Is it worth the price for MSFS?
At the budget tier, most throttle quadrants ship with three levers, no physical detents, and fully plastic construction — the Bravo's six-lever hybrid build with indexed detent positions represents a meaningful step above that baseline. The axis count alone justifies the category for any pilot running complex single or twin-engine aircraft in MSFS 2024 who needs clean, uncompromised control mapping.
What should I look for in a Throttle Quadrant for MSFS?
Lever count matters in MSFS because the sim's aircraft library spans everything from single-engine trainers to turboprops, and running a Beechcraft King Air correctly means having dedicated axes for throttle, prop pitch, and condition levers simultaneously without double-mapping. Build quality becomes critical during extended online multiplayer sessions on VATSIM where consistent lever travel and repeatable detent positions directly affect your ability to hold assigned speeds on approach without drift. The Honeycomb Bravo scores 100/100 on lever count and 70/100 on build quality, landing it at 80.5/100 overall — solid on axis coverage, with the hybrid construction being the only area that separates it from higher-tier options.
Is the Honeycomb Bravo Throttle Quadrant compatible with MSFS?
The Bravo connects via USB direct and MSFS 2024 detects it automatically on launch, placing it in the control settings as a recognized peripheral without requiring driver installation. You'll want to manually confirm bindings for toe brake axes, prop pitch, and mixture levers in the MSFS control settings menu since MSFS's auto-detection occasionally leaves secondary axes unassigned on first profile load.

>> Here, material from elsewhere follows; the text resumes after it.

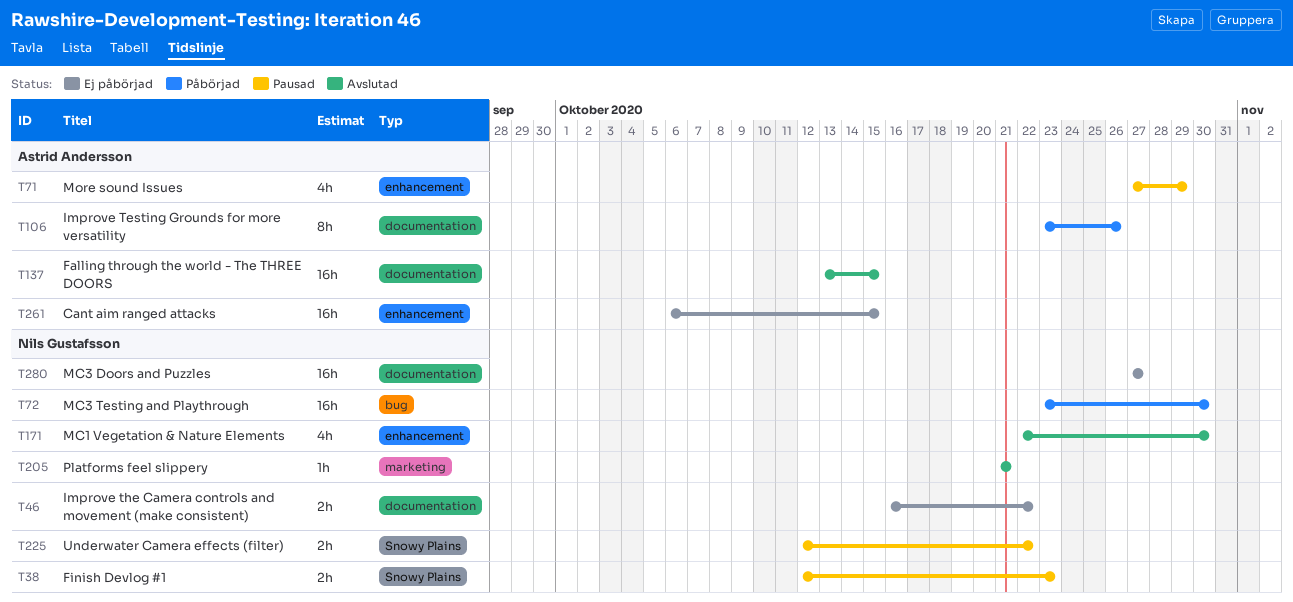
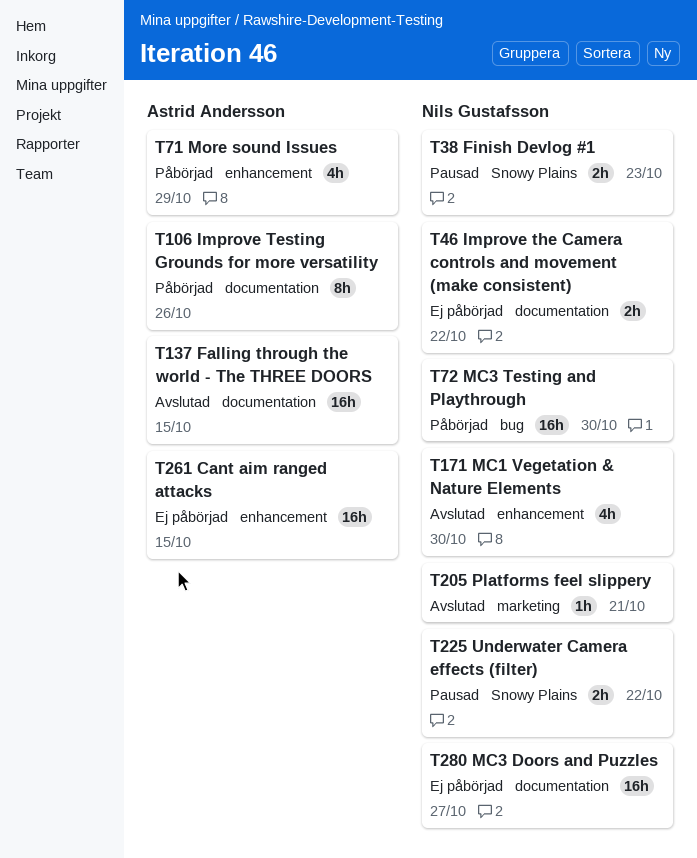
T71, status: Pausad -> Påbörjad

How should I configure this in MSFS?
Set sensitivity curves to a light S-curve (around -10% sensitivity) on the throttle axes to smooth out the slight mechanical deadband near the detent positions and reduce micro-jitter during cruise power holds. Apply a 2–3% dead zone on mixture and prop levers to prevent false axis movement from the lever wobble inherent in the hybrid construction, and leave null zone at zero to keep full axis range available for precise power management on final approach.